After discovering the wonders of Cloudflare Pages and tinkering around a bit, I was hooked.
With the very straightforward "deployment pipeline" I could setup for each of my static NuxtJS websites, I made the move. I shifted all of my NuxtJS static websites over to Cloudflare Pages.
PS: This article is not sponsored by or affiliated with Cloudflare. They just make really awesome products, and give a very generous free plan to people. And I like free. 😁
What is Cloudflare Pages?
In case you have not heard about this newer amazing product from the folks at Cloudflare, Pages are a near effortless JAMstack platform to deploy static Git based websites.
Here's the gist:
- connect your Git account (GitHub or GitLab)
- select your repo to deploy
- set your build steps (aka generate the static site)
- get a live static website at "your-site-name.pages.dev"
Use Cloudflare Pages (for free)
To actually deploy any repo, you will need a Cloudflare account. If you don't already have one, you will can signup for one. Don't worry, it's free. Like actually free. Like no questions asked free.
Once in your Cloudflare account, navigate to the "Pages" page. (I know, this is like rocket science here.)
How to Deploy NuxtJS to Cloudflare Pages
From the Pages window, select the Create a Project button. You will then be able to connect your GitHub or GitLab account. Either allow access to your entire account, or select the specific repos. You can even select the repos from any of the organizations you are apart of.

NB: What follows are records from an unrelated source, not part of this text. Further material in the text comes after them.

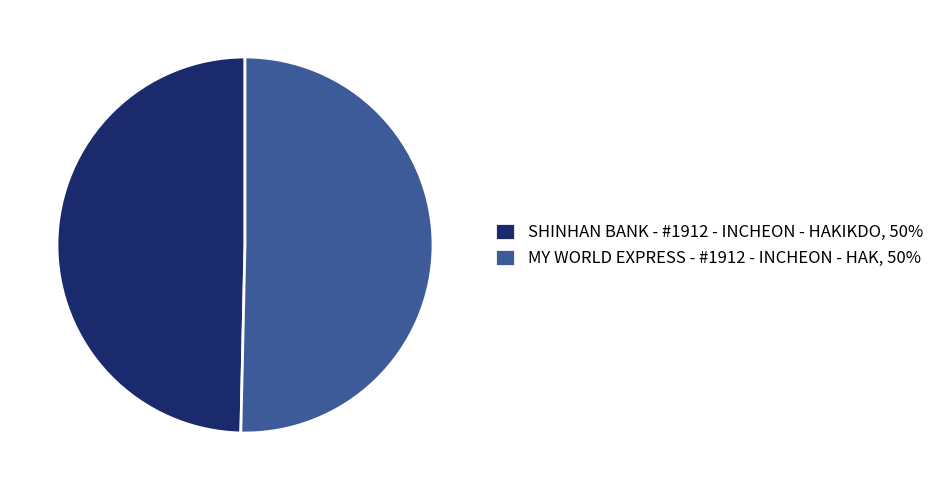

Approximately how many times larger is the value at MY WORLD EXPRESS - #1912 - INCHEON - HAK, 50% compared to SHINHAN BANK - #1912 - INCHEON - HAKIKDO, 50%?

1.0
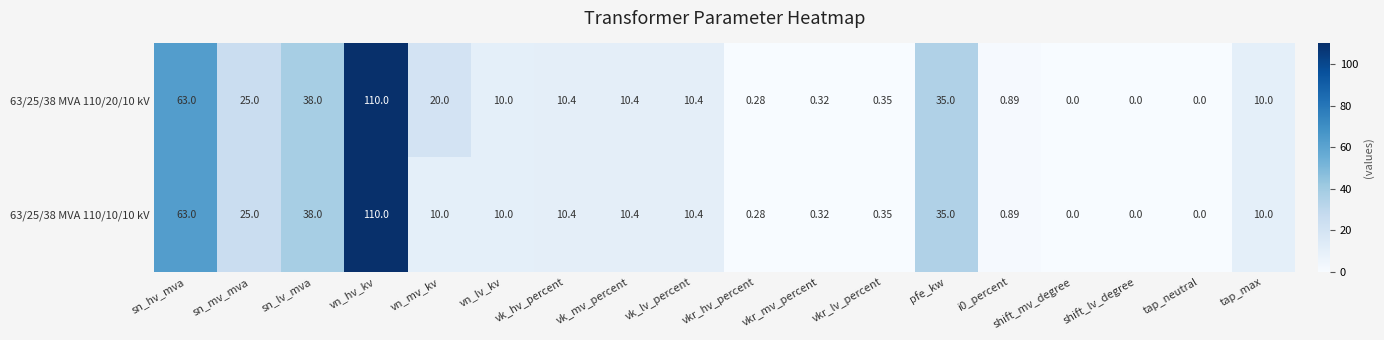

At which category is the sum across all series the highest?

vn_hv_kv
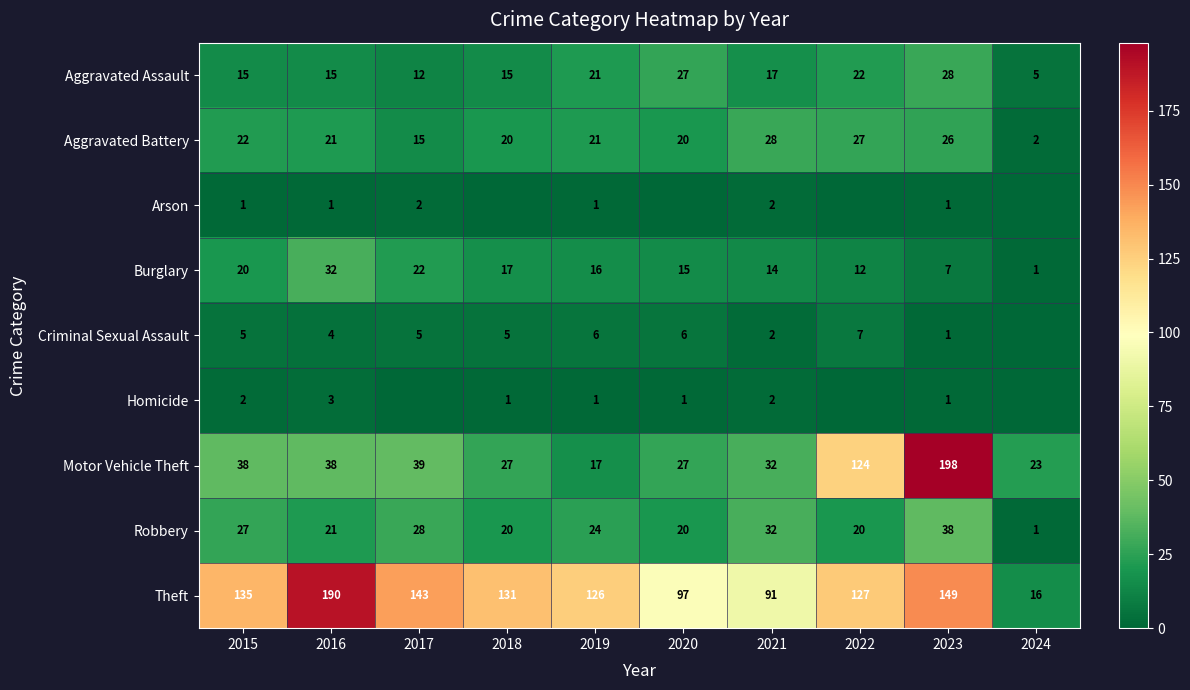

At which category is the sum across all series the highest?

2023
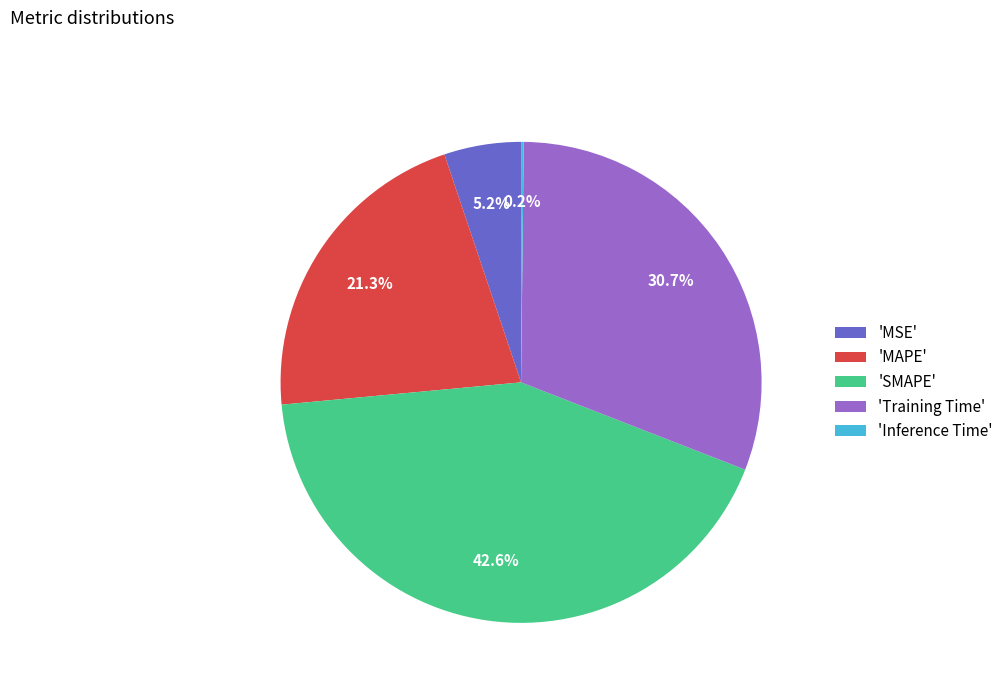

Does 'Training Time' represent more than half of the total?

No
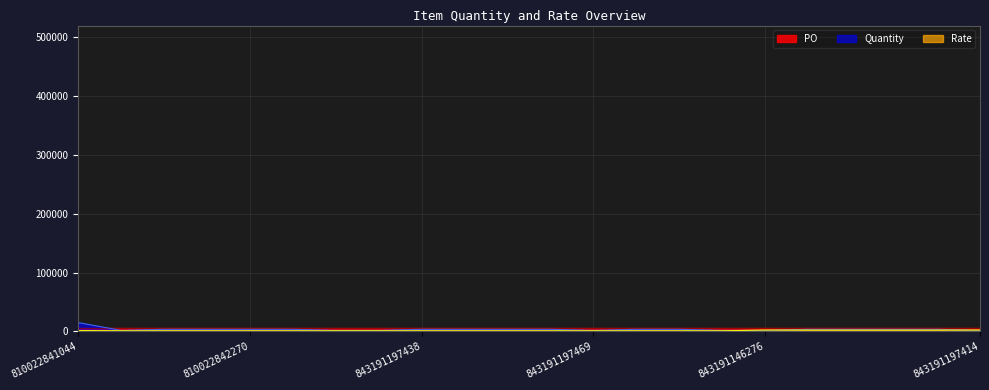

Does the chart display data point markers on the line(s)?

No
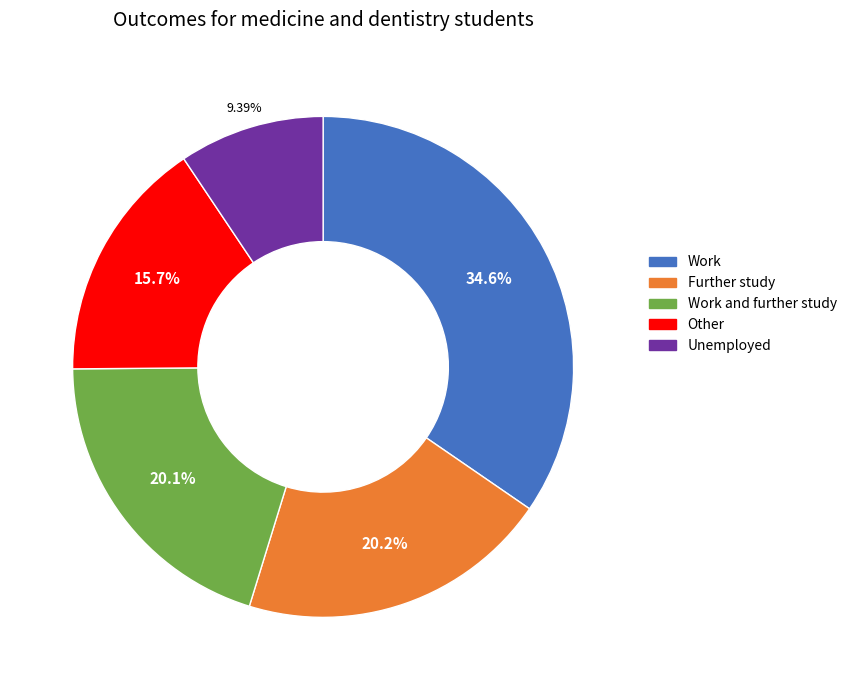

What is the ratio of the value at Work to the value at Unemployed?

3.7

Select the NuxtJS repo to deploy
From the list of repos, select the NuxtJS SSG repo you want to deploy. Then Begin Setup.
Name your project
The project name you choose will automatically give you a *.pages.dev url to access the production builds of your NuxtJS SSG site.
Select your repo's "production" branch
Next, select the "production" branch for your NuxtJS site. This can be any of the branches that your repo has. It is likely "master" or "main". Any pushes to this "production" branch will automatically build your site, and deploy it to your site's domain.

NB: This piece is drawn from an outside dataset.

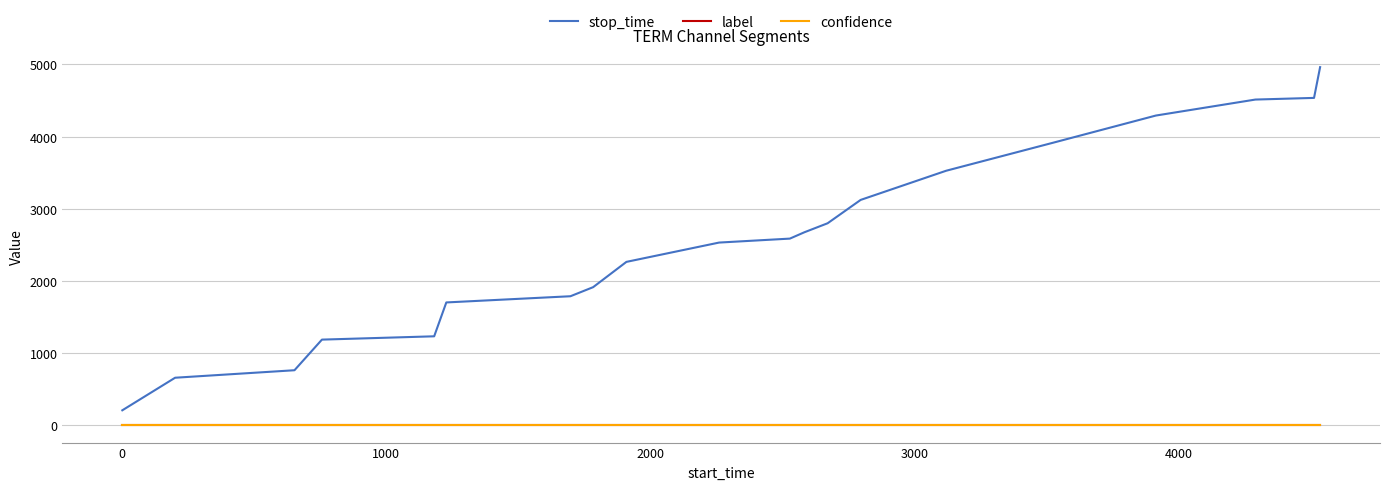

What is the sum of all stop_time values?

51105.0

This is because that "pages.dev" url will also allow you to view all your preview deployments for your repo. And "preview" meaning any other commits that are not on your production branch.
Enter your NuxtJS build settings
Inside of the Build Settings, select NuxtJS as the framework preset. This will auto populate the build settings to use the default nuxt generate build command, with a final output directory of dist. If you have manually changed these settings for your Nuxt app, then just update these here. Otherwise, the defaults are likely what you want.
Are you deploying a monorepo? No problem!
If you are using a monorepo setup, like I am for the nuxt-seo project, then you can also deploy that to Cloudflare Pages.
Inside the Build Settings area, click theRoot directory (advanced)` link to view the extra settings.
To build only the specific potion of your monorepo, like a "docs" site, then enter the name of that directory as the path:
Nuxt generate with env vars
If you need to set specific env vars that affect your Nuxt SSG build, then you can enter them in Cloudflare Pages as well:
To read more about the specific ENV vars that Cloudflare automatically exposes, check their build configuration docs
Set a custom domain for Cloudflare Pages
Once you have a successful build for your new Cloudflare Pages site, you can set a custom domain.
From inside the Pages manager in the Cloudflare Dashboard, navigate to the Custom Domains tab. Enter the domain name you wish to use as your primary domain for your Cloudflare Pages static site.
You will then be prompted to update your DNS settings, creating a CNAME record for your custom domain.
My final thoughts on Cloudflare Pages
With Cloudflare Pages being still fairly new, I have run into a few issues with deployments. Sometimes I will get build failures. Most of the time, these failures were because of Cloudflare Pages using an older version of Node and NPM by default.
Fortunately, you can manually set the Node and NPM version using the build ENV settings, like I discussed above.
Sometimes the builds can be a bit slow, taking ~5-10 minutes to finish the build. But then again, it's free. So I am so very willing to wait for free 😁
With all that said: they are awesome, but still early on. I really like the way they are setup and how easy it is to setup an automated deployment pipeline for my static sites (including my blog here).